A piston of a car engine executes a simple harmonic motion.
the acceleration a of the piston is related to its displacement x by the equation:
a = -6.4*10^5x
a) Calculate the frequency of motion
b) The piston has a mass of 700 gms & a max displacement of 8 cm.
Calculate the max force on the pistion.
To calculate the frequency of motion, we can use the equation:
f = (1 / T)
where f is the frequency and T is the period of motion.
In this case, the motion is simple harmonic motion, and we know that the period T is related to the angular frequency ω by the equation:
T = 2π / ω
The angular frequency is related to the acceleration a by the equation:
a = -ω^2 * x
Comparing this equation with the given equation a = -6.4 * 10^5x, we can see that ω^2 = 6.4 * 10^5. Taking the square root of both sides, we get:
ω = √(6.4 * 10^5)
Now we can substitute this value of ω into the equation for T to find the period T. Then, we can use the equation for frequency f to calculate the frequency.

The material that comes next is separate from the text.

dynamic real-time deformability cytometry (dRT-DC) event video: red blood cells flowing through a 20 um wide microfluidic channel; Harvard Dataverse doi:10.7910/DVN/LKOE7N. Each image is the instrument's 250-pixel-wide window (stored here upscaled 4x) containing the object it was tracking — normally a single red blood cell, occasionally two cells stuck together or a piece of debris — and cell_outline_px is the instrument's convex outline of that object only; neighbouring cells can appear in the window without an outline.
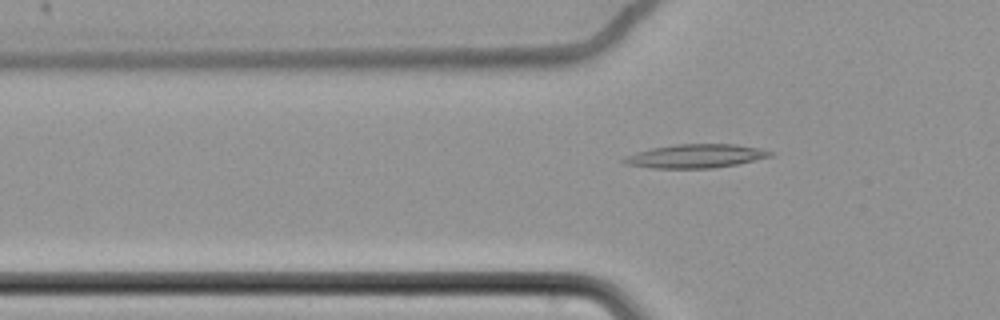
{"species": "common noctule bat (a hibernating species)", "species_latin": "Nyctalus noctula", "temperature_condition": "cold", "stored_images_in_passage": 61, "camera_frame_rate_fps": 3000, "um_per_image_px": 0.085, "animal": {"sex": "female", "body_mass_g": 22.7, "forearm_length_mm": 54.2}, "frame": {"image": 1, "passage_image": 22, "time_ms": 7.0, "image_size_px": [1000, 320], "cell_outline_px": [[776, 152], [772, 156], [736, 164], [712, 168], [652, 168], [624, 164], [620, 160], [624, 156], [636, 152], [652, 148], [676, 144], [736, 144], [760, 148]], "centroid_in_image_um": [59.12, 13.26], "position_along_channel_um": 66.7, "area_um2": 20.29}}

a) Calculate the frequency of motion:
In our case, ω = √(6.4 * 10^5)
T = 2π / ω
T = 2π / √(6.4 * 10^5)
f = 1 / T
Substituting the value of T, we get:
f = 1 / (2π / √(6.4 * 10^5))
Simplifying further, we get:
f = √(6.4 * 10^5) / (2π)
Evaluating this expression, we find:
f ≈ 89.44 Hz
So, the frequency of motion is approximately 89.44 Hz.
b) Calculate the max force on the piston:
The maximum force on the piston can be calculated using Hooke's Law, which states that the force (F) is equal to the mass (m) multiplied by the acceleration (a):
F = m * a
Given that the mass of the piston is 700 gms (or 0.7 kg) and the maximum displacement (x) is 8 cm (or 0.08 m), we can use the given equation for acceleration (a = -6.4 * 10^5x) to calculate the maximum force (F).
Substituting the given values into the equation, we get:
a (at maximum displacement) = -6.4 * 10^5 * 0.08
F = (0.7 kg) * (-6.4 * 10^5 * 0.08)
Evaluating this expression, we find:
F ≈ -322,560 N
The negative sign indicates that the force is in the opposite direction of the displacement. So, the maximum force on the piston is approximately 322,560 N.